What you will do →
Update the recipe blog's passage that opens with "red bean & shrimp" and closes with "instead of carrots.", and give it again with every "taqueria" changed to "taco stand".

Source extract →
----------

Friday, August 26, 2016

potato chicken casserole with lemon and truffle salt

There was an awesome sale on potatoes over the weekend. I'm trying to reserve my meager funds for a couple of upcoming trips, so dinners are often based on what leftovers I have and what deals I can get at the grocery store. I had some leftover baked chicken and lots of potatoes. Casseroles are always an option for me. Hanging out at home, music playing, drinking martinis, wearing a sweet apron, making a creamy, comforting casserole? Dreamy.

Potato Chicken Casserole with Lemon & Truffle Salt

-5 medium red potatoes, peeled and cubed
-1.5 Tablespoons butter + 1 Tablespoon for the topping
-1.5 Tablespoons olive oil
-1 large shallot, chopped
-8 oz. white mushrooms, cleaned and quartered
-3 Tablespoons flour
-1 pint half & half
-3/4 teaspoons truffle salt
-1/2 teaspoon chopped fresh rosemary
-1 lemon, zested and sliced thin
-1 large chicken breast, cooked, cubed
-1/4 cup bread crumbs
-1/4 cup finely shredded Pecorino cheese

Preheat oven to 400ºF

Bring a bot of water to a boil in a large pot or dutch oven. Boil the potatoes for 5-7 minutes until tender but not mushy. Drain, set aside.

Add butter and olive oil to the pot and cook the shallots until just just translucent. Add the mushrooms and a pinch of salt and cook until the mushrooms are brown and shriveled a bit. Sprinkle the flour over everything and stir to coat, cooking about 30 seconds. Add the half & half and bring to a simmer until slightly thickened. Remove from heat. Stir in the rosemary, 1/2 teaspoon of the truffle salt, lemon zest, chicken and potatoes.

Pour potato mixture into a buttered 2.5 qt. casserole dish (approx. 7" x 11"). Combine the breadcrumbs, 1/4 teaspoon of truffle salt and pecorino cheese and sprinkle on top of the potato mixture. Cut 1 Tablespoon of butter into small pieces and dot the top of the casserole with them. Lay the lemon slices on top. Bake at 400ºF for about 20 minutes until crumbs are browned. Let rest a few minutes before serving.

Friday, August 19, 2016

red bean & shrimp cajun tacos

Tacos. The possibilities are endless. Don't get me wrong, I could eat traditional tacos from my local taqueria weekly without ever getting sick of them. Okay I DO eat traditional tacos from my local taqueria weekly without ever getting sick of them. But it is fun to come up with newfangled ways to fill a tortilla. These Cajun tacos are a delightful amalgamation of South-of-the-Border and South-of-the-Mason-Dixon. I took inspiration from some Creole favorites... red beans & rice, and shrimp & grits. Instead of Pico de Gallo, I made a fresh salad out of the classic New Orleans Holy Trilogy, which is akin to the French Mirepoix, but with bell peppers instead of carrots.

----------

Listed entries →
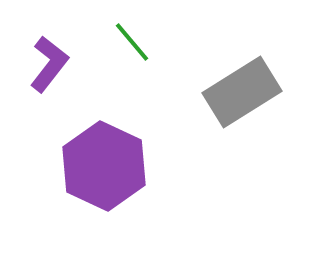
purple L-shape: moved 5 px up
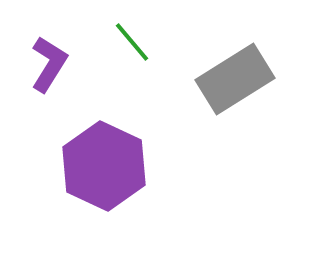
purple L-shape: rotated 6 degrees counterclockwise
gray rectangle: moved 7 px left, 13 px up
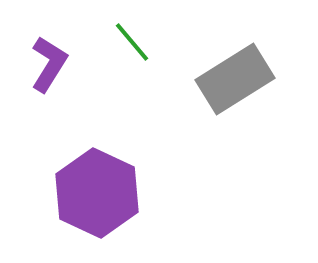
purple hexagon: moved 7 px left, 27 px down
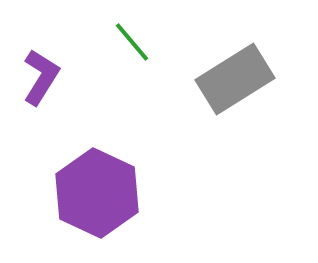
purple L-shape: moved 8 px left, 13 px down
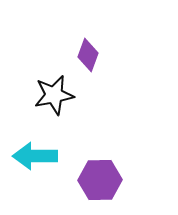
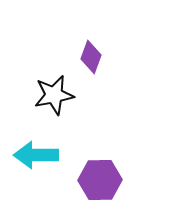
purple diamond: moved 3 px right, 2 px down
cyan arrow: moved 1 px right, 1 px up
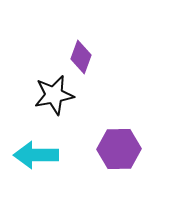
purple diamond: moved 10 px left
purple hexagon: moved 19 px right, 31 px up
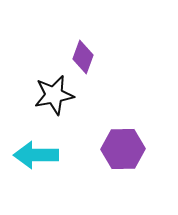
purple diamond: moved 2 px right
purple hexagon: moved 4 px right
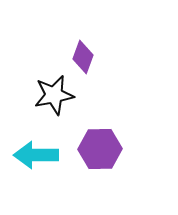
purple hexagon: moved 23 px left
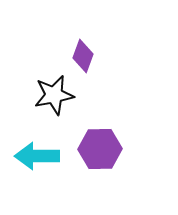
purple diamond: moved 1 px up
cyan arrow: moved 1 px right, 1 px down
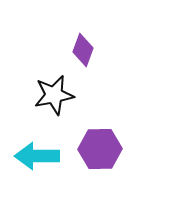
purple diamond: moved 6 px up
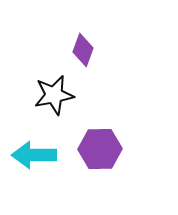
cyan arrow: moved 3 px left, 1 px up
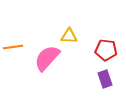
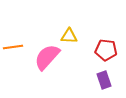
pink semicircle: moved 1 px up
purple rectangle: moved 1 px left, 1 px down
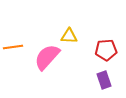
red pentagon: rotated 10 degrees counterclockwise
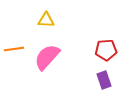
yellow triangle: moved 23 px left, 16 px up
orange line: moved 1 px right, 2 px down
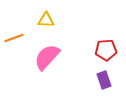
orange line: moved 11 px up; rotated 12 degrees counterclockwise
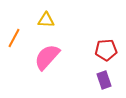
orange line: rotated 42 degrees counterclockwise
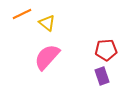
yellow triangle: moved 1 px right, 3 px down; rotated 36 degrees clockwise
orange line: moved 8 px right, 24 px up; rotated 36 degrees clockwise
purple rectangle: moved 2 px left, 4 px up
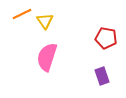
yellow triangle: moved 2 px left, 2 px up; rotated 18 degrees clockwise
red pentagon: moved 12 px up; rotated 15 degrees clockwise
pink semicircle: rotated 24 degrees counterclockwise
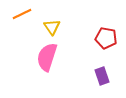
yellow triangle: moved 7 px right, 6 px down
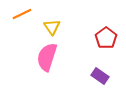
red pentagon: rotated 25 degrees clockwise
purple rectangle: moved 2 px left; rotated 36 degrees counterclockwise
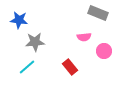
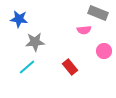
blue star: moved 1 px up
pink semicircle: moved 7 px up
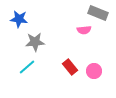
pink circle: moved 10 px left, 20 px down
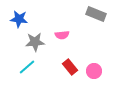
gray rectangle: moved 2 px left, 1 px down
pink semicircle: moved 22 px left, 5 px down
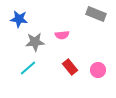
cyan line: moved 1 px right, 1 px down
pink circle: moved 4 px right, 1 px up
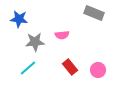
gray rectangle: moved 2 px left, 1 px up
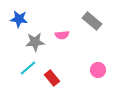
gray rectangle: moved 2 px left, 8 px down; rotated 18 degrees clockwise
red rectangle: moved 18 px left, 11 px down
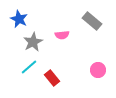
blue star: rotated 18 degrees clockwise
gray star: moved 2 px left; rotated 24 degrees counterclockwise
cyan line: moved 1 px right, 1 px up
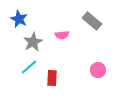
red rectangle: rotated 42 degrees clockwise
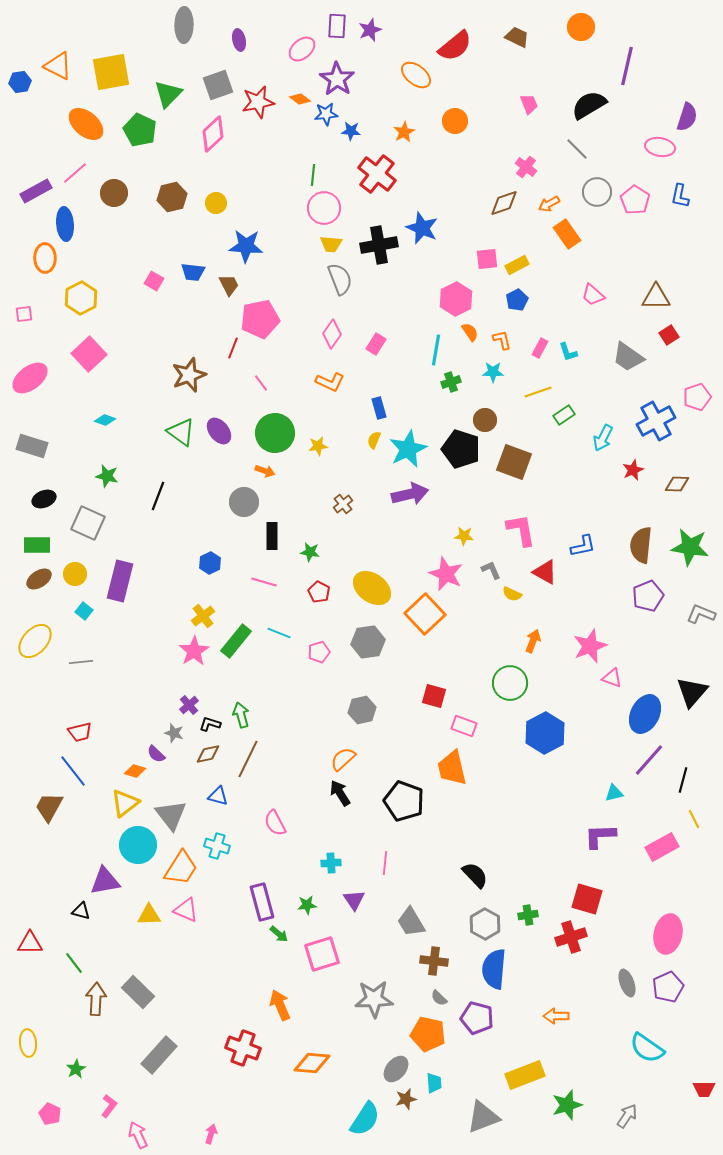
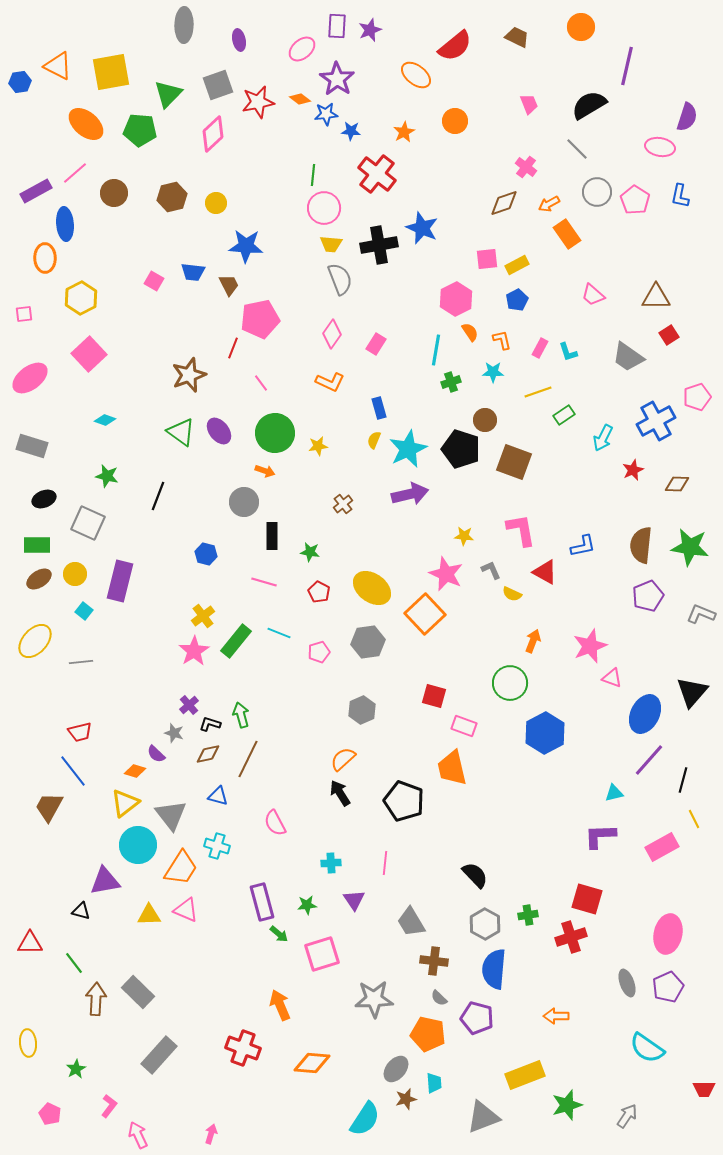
green pentagon at (140, 130): rotated 20 degrees counterclockwise
blue hexagon at (210, 563): moved 4 px left, 9 px up; rotated 20 degrees counterclockwise
gray hexagon at (362, 710): rotated 12 degrees counterclockwise
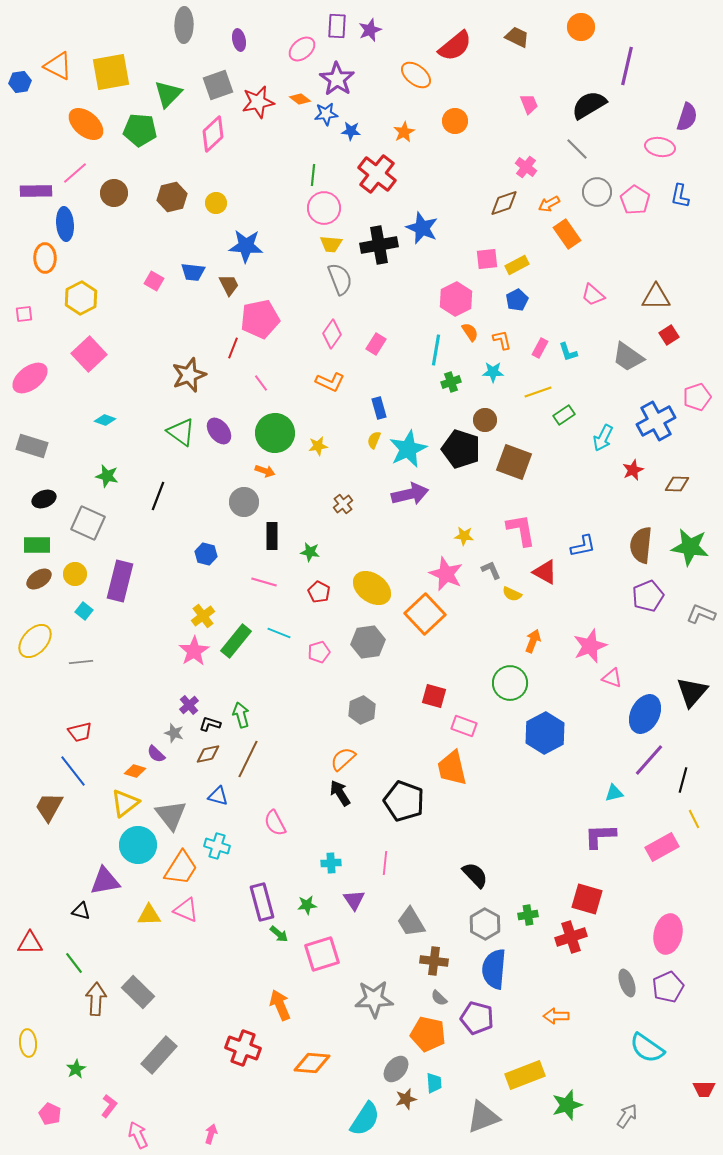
purple rectangle at (36, 191): rotated 28 degrees clockwise
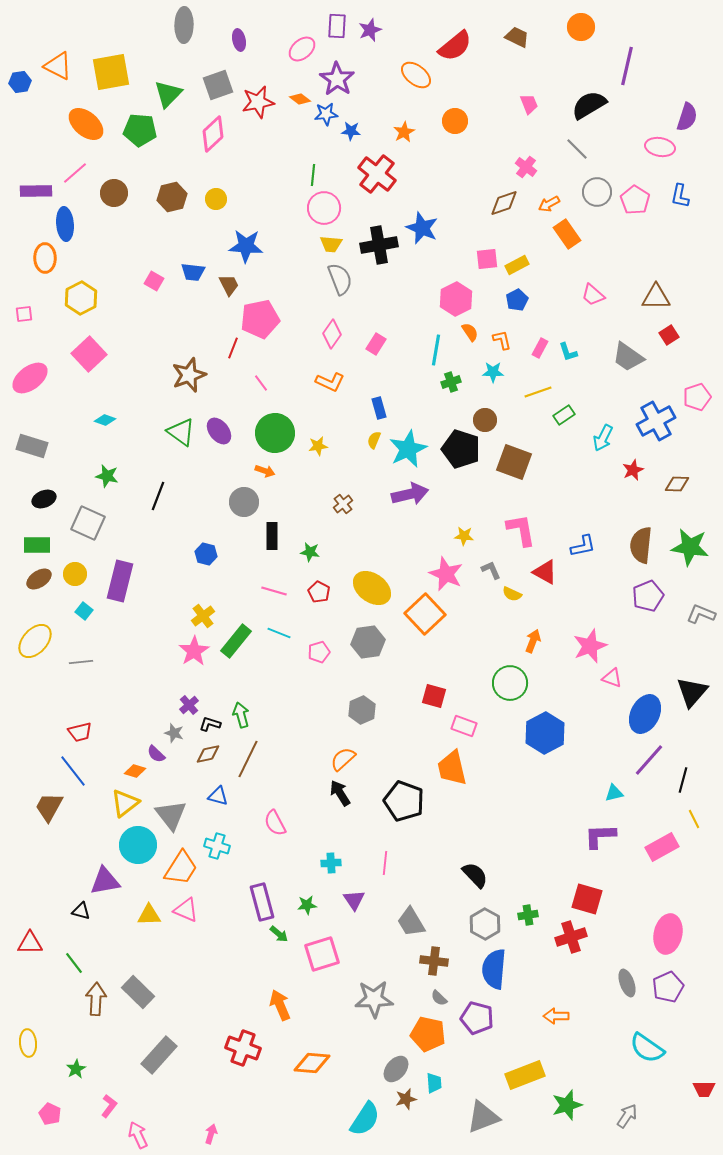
yellow circle at (216, 203): moved 4 px up
pink line at (264, 582): moved 10 px right, 9 px down
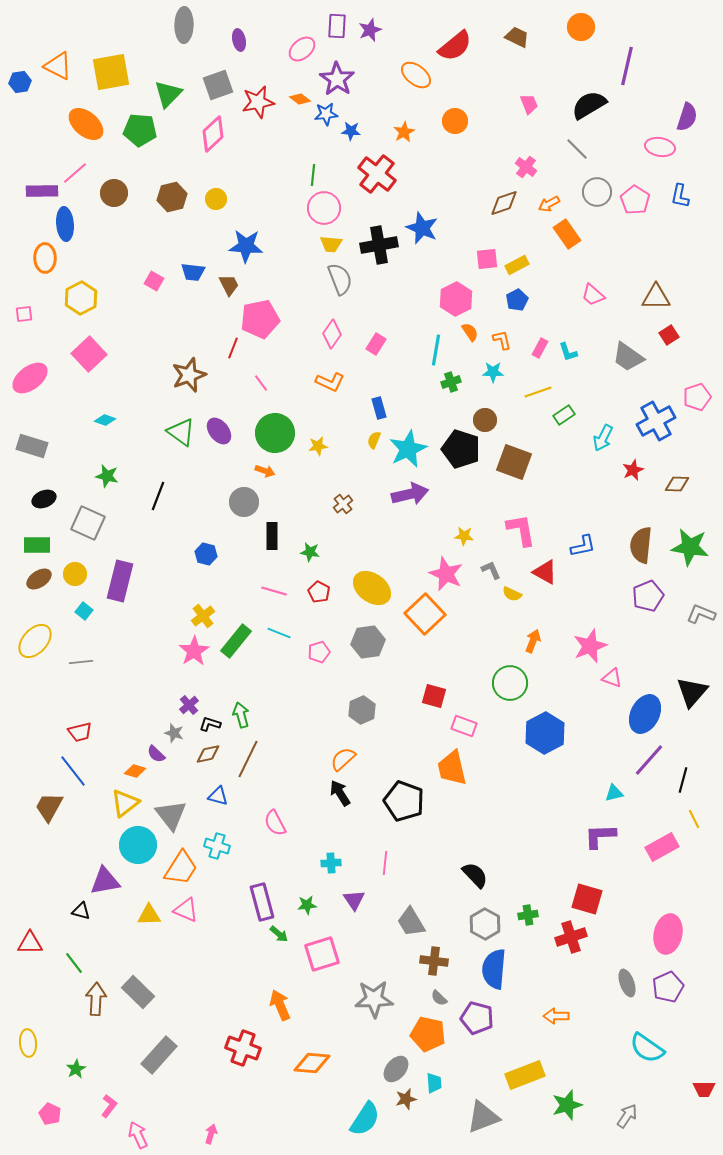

----------

Final result →
red bean & shrimp cajun tacos

Tacos. The possibilities are endless. Don't get me wrong, I could eat traditional tacos from my local taco stand weekly without ever getting sick of them. Okay I DO eat traditional tacos from my local taco stand weekly without ever getting sick of them. But it is fun to come up with newfangled ways to fill a tortilla. These Cajun tacos are a delightful amalgamation of South-of-the-Border and South-of-the-Mason-Dixon. I took inspiration from some Creole favorites... red beans & rice, and shrimp & grits. Instead of Pico de Gallo, I made a fresh salad out of the classic New Orleans Holy Trilogy, which is akin to the French Mirepoix, but with bell peppers instead of carrots.